----- Information given
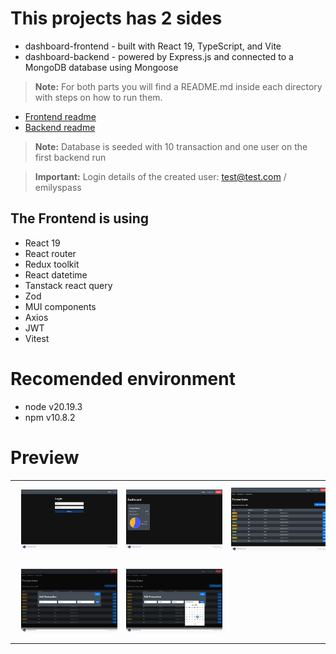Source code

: # This projects has 2 sides
- dashboard-frontend - built with React 19, TypeScript, and Vite
- dashboard-backend - powered by Express.js and connected to a MongoDB database using Mongoose

> **Note:** For both parts you will find a README.md inside each directory with steps on how to run them.
- <a href="https://github.com/nicolasflorth/dashboard-app/blob/main/dashboard-frontend/README.md" title="Frontend readme" target="_blank">Frontend readme</a>
- <a href="https://github.com/nicolasflorth/dashboard-app/blob/main/dashboard-backend/README.md" title="Backend readme" target="_blank">Backend readme</a>

> **Note:** Database is seeded with 10 transaction and one user on the first backend run

> **Important:** Login details of the created user: test@test.com / emilyspass

## The Frontend is using
- React 19
- React router
- Redux toolkit
- React datetime
- Tanstack react query
- Zod
- MUI components
- Axios
- JWT
- Vitest


# Recomended environment
- node v20.19.3 
- npm v10.8.2


# Preview
<table>
  <tr>
    <td>
      <a href="images/login-page.jpg" target="_blank">
        <img src="images/login-page.jpg" alt="Login page" width="250" style="margin:10px;" />
      </a>
    </td>
    <td>
      <a href="images/dashboard-page.jpg" target="_blank">
        <img src="images/dashboard-page.jpg" alt="Dashboard page" width="250" style="margin:10px;" />
      </a>
    </td>
    <td>
      <a href="images/transactions-listing.jpg" target="_blank">
        <img src="images/transactions-listing.jpg" alt="Transactions listing" width="250" style="margin:10px;" />
      </a>
    </td>
  </tr>
  <tr>
    <td>
      <a href="images/transactions-listing-add-transaction.jpg" target="_blank">
        <img src="images/transactions-listing-add-transaction.jpg" alt="Add transaction" width="250" style="margin:10px;" />
      </a>
    </td>
    <td>
      <a href="images/transactions-listing-edit-transaction.jpg" target="_blank">
        <img src="images/transactions-listing-edit-transaction.jpg" alt="Edit transaction" width="250" style="margin:10px;" />
      </a>
    </td>
  </tr>
</table>

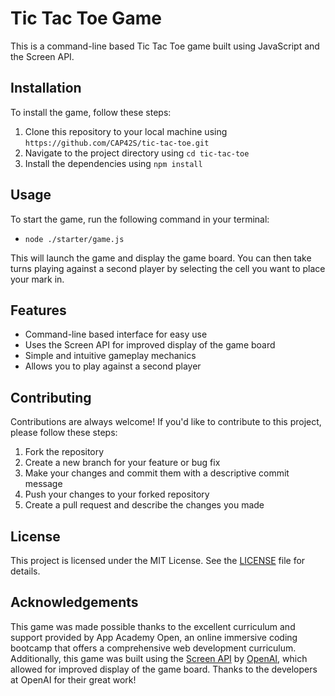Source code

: # Tic Tac Toe Game

This is a command-line based Tic Tac Toe game built using JavaScript and the Screen API.

## Installation

To install the game, follow these steps:

1. Clone this repository to your local machine using `https://github.com/CAP42S/tic-tac-toe.git`
2. Navigate to the project directory using `cd tic-tac-toe`
3. Install the dependencies using `npm install`

## Usage

To start the game, run the following command in your terminal:
- `node ./starter/game.js`

This will launch the game and display the game board. You can then take turns playing against a second player by selecting the cell you want to place your mark in.

## Features

- Command-line based interface for easy use
- Uses the Screen API for improved display of the game board
- Simple and intuitive gameplay mechanics
- Allows you to play against a second player

## Contributing

Contributions are always welcome! If you'd like to contribute to this project, please follow these steps:

1. Fork the repository
2. Create a new branch for your feature or bug fix
3. Make your changes and commit them with a descriptive commit message
4. Push your changes to your forked repository
5. Create a pull request and describe the changes you made

## License

This project is licensed under the MIT License. See the [LICENSE](LICENSE) file for details.

## Acknowledgements

This game was made possible thanks to the excellent curriculum and support provided by App Academy Open, an online immersive coding bootcamp that offers a comprehensive web development curriculum.
Additionally, this game was built using the [Screen API](https://www.npmjs.com/package/screen) by [OpenAI](https://openai.com/), which allowed for improved display of the game board. Thanks to the developers at OpenAI for their great work!
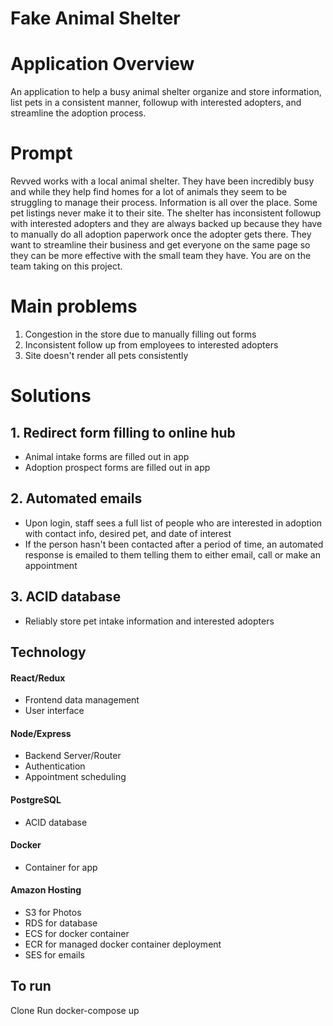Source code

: # Fake Animal Shelter

# Application Overview
An application to help a busy animal shelter organize and store information, list pets in a consistent manner, followup with interested adopters, and streamline the adoption process.

# Prompt
Revved works with a local animal shelter. They have been incredibly busy and while they help find homes for a lot of animals they seem to be struggling to manage their process.  Information is all over the place. Some pet listings never make it to their site. The shelter has inconsistent followup with interested adopters and they are always backed up because they have to manually do all adoption paperwork once the adopter gets there. They want to streamline their business and get everyone on the same page so they can be more effective with the small team they have. You are on the team taking on this project.

# Main problems
1. Congestion in the store due to manually filling out forms
2. Inconsistent follow up from employees to interested adopters
3. Site doesn't render all pets consistently

# Solutions
## 1. Redirect form filling to online hub
- Animal intake forms are filled out in app
- Adoption prospect forms are filled out in app
## 2. Automated emails
- Upon login, staff sees a full list of people who are interested in adoption with contact info, desired pet, and date of interest
- If the person hasn't been contacted after a period of time, an automated response is emailed to them telling them to either email, call or make an appointment
## 3. ACID database
- Reliably store pet intake information and interested adopters

## Technology
#### React/Redux
- Frontend data management 
- User interface
#### Node/Express
- Backend Server/Router
- Authentication
- Appointment scheduling
#### PostgreSQL
- ACID database
#### Docker
- Container for app
#### Amazon Hosting
- S3 for Photos
- RDS for database
- ECS for docker container
- ECR for managed docker container deployment
- SES for emails

## To run
Clone
Run docker-compose up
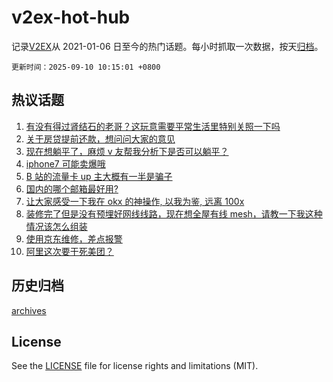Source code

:# v2ex-hot-hub

 记录[V2EX](https://www.v2ex.com/)从 2021-01-06 日至今的热门话题。每小时抓取一次数据，按天[归档](archives)。

`更新时间：2025-09-10 10:15:01 +0800`

## 热议话题

1. [有没有得过肾结石的老哥？这玩意需要平常生活里特别关照一下吗](https://www.v2ex.com/t/1157997)
1. [关于房贷提前还款，想问问大家的意见](https://www.v2ex.com/t/1157952)
1. [现在想躺平了，麻烦 v 友帮我分析下是否可以躺平？](https://www.v2ex.com/t/1158005)
1. [iphone7 可能卖爆哦](https://www.v2ex.com/t/1158153)
1. [B 站的流量卡 up 主大概有一半是骗子](https://www.v2ex.com/t/1157972)
1. [国内的哪个邮箱最好用?](https://www.v2ex.com/t/1158085)
1. [让大家感受一下我在 okx 的神操作, 以我为鉴, 远离 100x](https://www.v2ex.com/t/1158042)
1. [装修完了但是没有预埋好网线线路，现在想全屋有线 mesh，请教一下我这种情况该怎么组装](https://www.v2ex.com/t/1157951)
1. [使用京东维修，差点报警](https://www.v2ex.com/t/1158154)
1. [阿里这次要干死美团？](https://www.v2ex.com/t/1158052)

## 历史归档

[archives](archives)

## License

See the [LICENSE](LICENSE) file for license rights and limitations (MIT).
----------
## Request
Format every line of the records above as a Markdown table with the columns No and Line, one numbered row per line, and skip blank lines. Leave the pictures out of the answer.

## Completed exercise
| No | Line |
|---|---|
| 1 | Source code |
| 2 | : # This projects has 2 sides |
| 3 | - dashboard-frontend - built with React 19, TypeScript, and Vite |
| 4 | - dashboard-backend - powered by Express.js and connected to a MongoDB database using Mongoose |
| 5 | > **Note:** For both parts you will find a README.md inside each directory with steps on how to run them. |
| 6 | - <a href="https://github.com/nicolasflorth/dashboard-app/blob/main/dashboard-frontend/README.md" title="Frontend readme" target="_blank">Frontend readme</a> |
| 7 | - <a href="https://github.com/nicolasflorth/dashboard-app/blob/main/dashboard-backend/README.md" title="Backend readme" target="_blank">Backend readme</a> |
| 8 | > **Note:** Database is seeded with 10 transaction and one user on the first backend run |
| 9 | > **Important:** Login details of the created user: test@test.com / emilyspass |
| 10 | ## The Frontend is using |
| 11 | - React 19 |
| 12 | - React router |
| 13 | - Redux toolkit |
| 14 | - React datetime |
| 15 | - Tanstack react query |
| 16 | - Zod |
| 17 | - MUI components |
| 18 | - Axios |
| 19 | - JWT |
| 20 | - Vitest |
| 21 | # Recomended environment |
| 22 | - node v20.19.3  |
| 23 | - npm v10.8.2 |
| 24 | # Preview |
| 25 | <table> |
| 26 |   <tr> |
| 27 |     <td> |
| 28 |       <a href="images/login-page.jpg" target="_blank"> |
| 29 |         <img src="images/login-page.jpg" alt="Login page" width="250" style="margin:10px;" /> |
| 30 |       </a> |
| 31 |     </td> |
| 32 |     <td> |
| 33 |       <a href="images/dashboard-page.jpg" target="_blank"> |
| 34 |         <img src="images/dashboard-page.jpg" alt="Dashboard page" width="250" style="margin:10px;" /> |
| 35 |       </a> |
| 36 |     </td> |
| 37 |     <td> |
| 38 |       <a href="images/transactions-listing.jpg" target="_blank"> |
| 39 |         <img src="images/transactions-listing.jpg" alt="Transactions listing" width="250" style="margin:10px;" /> |
| 40 |       </a> |
| 41 |     </td> |
| 42 |   </tr> |
| 43 |   <tr> |
| 44 |     <td> |
| 45 |       <a href="images/transactions-listing-add-transaction.jpg" target="_blank"> |
| 46 |         <img src="images/transactions-listing-add-transaction.jpg" alt="Add transaction" width="250" style="margin:10px;" /> |
| 47 |       </a> |
| 48 |     </td> |
| 49 |     <td> |
| 50 |       <a href="images/transactions-listing-edit-transaction.jpg" target="_blank"> |
| 51 |         <img src="images/transactions-listing-edit-transaction.jpg" alt="Edit transaction" width="250" style="margin:10px;" /> |
| 52 |       </a> |
| 53 |     </td> |
| 54 |   </tr> |
| 55 | </table> |
| 56 | Source code |
| 57 | : # Tic Tac Toe Game |
| 58 | This is a command-line based Tic Tac Toe game built using JavaScript and the Screen API. |
| 59 | ## Installation |
| 60 | To install the game, follow these steps: |
| 61 | 1. Clone this repository to your local machine using `https://github.com/CAP42S/tic-tac-toe.git` |
| 62 | 2. Navigate to the project directory using `cd tic-tac-toe` |
| 63 | 3. Install the dependencies using `npm install` |
| 64 | ## Usage |
| 65 | To start the game, run the following command in your terminal: |
| 66 | - `node ./starter/game.js` |
| 67 | This will launch the game and display the game board. You can then take turns playing against a second player by selecting the cell you want to place your mark in. |
| 68 | ## Features |
| 69 | - Command-line based interface for easy use |
| 70 | - Uses the Screen API for improved display of the game board |
| 71 | - Simple and intuitive gameplay mechanics |
| 72 | - Allows you to play against a second player |
| 73 | ## Contributing |
| 74 | Contributions are always welcome! If you'd like to contribute to this project, please follow these steps: |
| 75 | 1. Fork the repository |
| 76 | 2. Create a new branch for your feature or bug fix |
| 77 | 3. Make your changes and commit them with a descriptive commit message |
| 78 | 4. Push your changes to your forked repository |
| 79 | 5. Create a pull request and describe the changes you made |
| 80 | ## License |
| 81 | This project is licensed under the MIT License. See the [LICENSE](LICENSE) file for details. |
| 82 | ## Acknowledgements |
| 83 | This game was made possible thanks to the excellent curriculum and support provided by App Academy Open, an online immersive coding bootcamp that offers a comprehensive web development curriculum. |
| 84 | Additionally, this game was built using the [Screen API](https://www.npmjs.com/package/screen) by [OpenAI](https://openai.com/), which allowed for improved display of the game board. Thanks to the developers at OpenAI for their great work! |
| 85 | Source code |
| 86 | : # Fake Animal Shelter |
| 87 | # Application Overview |
| 88 | An application to help a busy animal shelter organize and store information, list pets in a consistent manner, followup with interested adopters, and streamline the adoption process. |
| 89 | # Prompt |
| 90 | Revved works with a local animal shelter. They have been incredibly busy and while they help find homes for a lot of animals they seem to be struggling to manage their process.  Information is all over the place. Some pet listings never make it to their site. The shelter has inconsistent followup with interested adopters and they are always backed up because they have to manually do all adoption paperwork once the adopter gets there. They want to streamline their business and get everyone on the same page so they can be more effective with the small team they have. You are on the team taking on this project. |
| 91 | # Main problems |
| 92 | 1. Congestion in the store due to manually filling out forms |
| 93 | 2. Inconsistent follow up from employees to interested adopters |
| 94 | 3. Site doesn't render all pets consistently |
| 95 | # Solutions |
| 96 | ## 1. Redirect form filling to online hub |
| 97 | - Animal intake forms are filled out in app |
| 98 | - Adoption prospect forms are filled out in app |
| 99 | ## 2. Automated emails |
| 100 | - Upon login, staff sees a full list of people who are interested in adoption with contact info, desired pet, and date of interest |
| 101 | - If the person hasn't been contacted after a period of time, an automated response is emailed to them telling them to either email, call or make an appointment |
| 102 | ## 3. ACID database |
| 103 | - Reliably store pet intake information and interested adopters |
| 104 | ## Technology |
| 105 | #### React/Redux |
| 106 | - Frontend data management  |
| 107 | - User interface |
| 108 | #### Node/Express |
| 109 | - Backend Server/Router |
| 110 | - Authentication |
| 111 | - Appointment scheduling |
| 112 | #### PostgreSQL |
| 113 | - ACID database |
| 114 | #### Docker |
| 115 | - Container for app |
| 116 | #### Amazon Hosting |
| 117 | - S3 for Photos |
| 118 | - RDS for database |
| 119 | - ECS for docker container |
| 120 | - ECR for managed docker container deployment |
| 121 | - SES for emails |
| 122 | ## To run |
| 123 | Clone |
| 124 | Run docker-compose up |
| 125 | Source code |
| 126 | :# v2ex-hot-hub |
| 127 |  记录[V2EX](https://www.v2ex.com/)从 2021-01-06 日至今的热门话题。每小时抓取一次数据，按天[归档](archives)。 |
| 128 | `更新时间：2025-09-10 10:15:01 +0800` |
| 129 | ## 热议话题 |
| 130 | 1. [有没有得过肾结石的老哥？这玩意需要平常生活里特别关照一下吗](https://www.v2ex.com/t/1157997) |
| 131 | 1. [关于房贷提前还款，想问问大家的意见](https://www.v2ex.com/t/1157952) |
| 132 | 1. [现在想躺平了，麻烦 v 友帮我分析下是否可以躺平？](https://www.v2ex.com/t/1158005) |
| 133 | 1. [iphone7 可能卖爆哦](https://www.v2ex.com/t/1158153) |
| 134 | 1. [B 站的流量卡 up 主大概有一半是骗子](https://www.v2ex.com/t/1157972) |
| 135 | 1. [国内的哪个邮箱最好用?](https://www.v2ex.com/t/1158085) |
| 136 | 1. [让大家感受一下我在 okx 的神操作, 以我为鉴, 远离 100x](https://www.v2ex.com/t/1158042) |
| 137 | 1. [装修完了但是没有预埋好网线线路，现在想全屋有线 mesh，请教一下我这种情况该怎么组装](https://www.v2ex.com/t/1157951) |
| 138 | 1. [使用京东维修，差点报警](https://www.v2ex.com/t/1158154) |
| 139 | 1. [阿里这次要干死美团？](https://www.v2ex.com/t/1158052) |
| 140 | ## 历史归档 |
| 141 | [archives](archives) |
| 142 | ## License |
| 143 | See the [LICENSE](LICENSE) file for license rights and limitations (MIT). |